Dataset entries below:
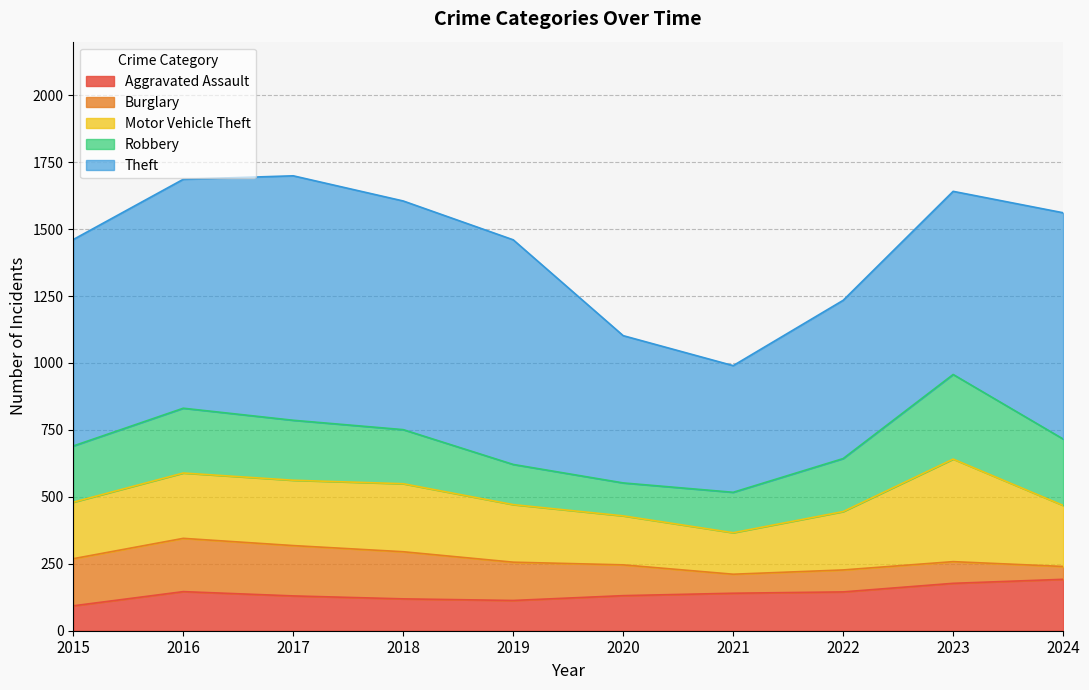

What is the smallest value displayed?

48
End of Dataset entries.
Dataset entries below:
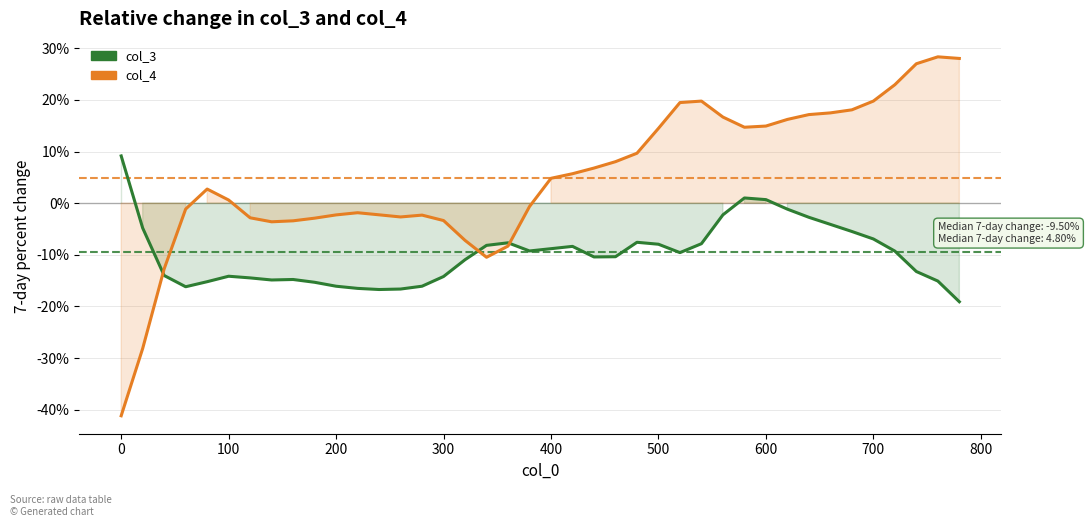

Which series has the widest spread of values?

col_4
End of Dataset entries.
Dataset entries below:
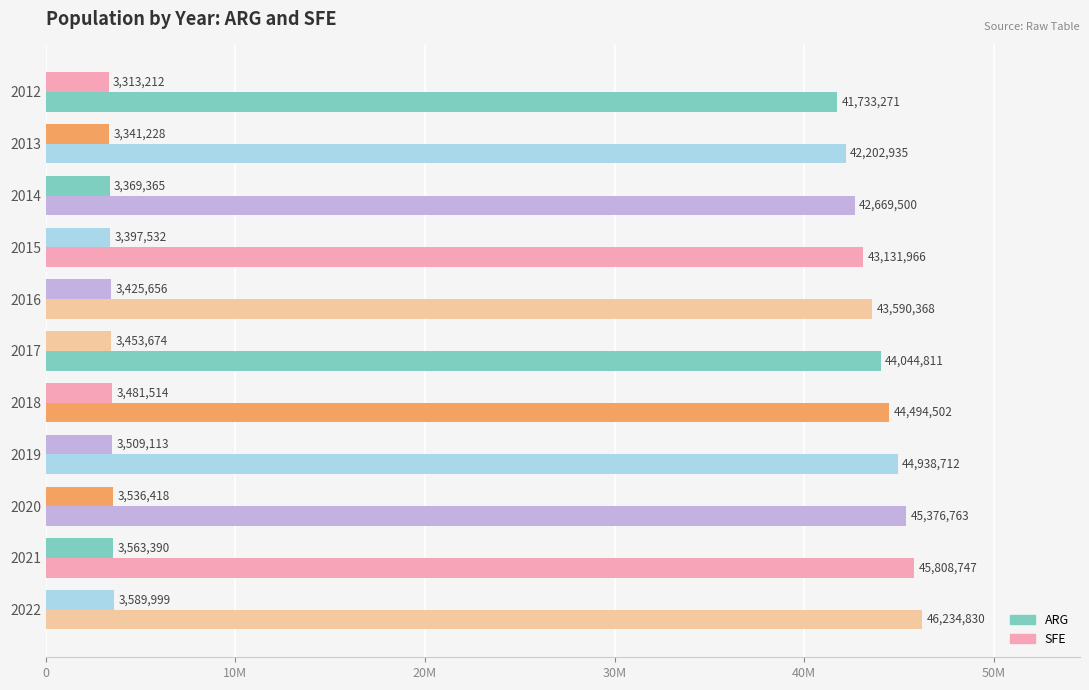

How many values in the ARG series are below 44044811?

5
End of Dataset entries.
Your objective:
Return every line in the rows above that contains the word "values", treating uppercase and lowercase letters as different.

Response box:
Which series has the widest spread of values?
How many values in the ARG series are below 44044811?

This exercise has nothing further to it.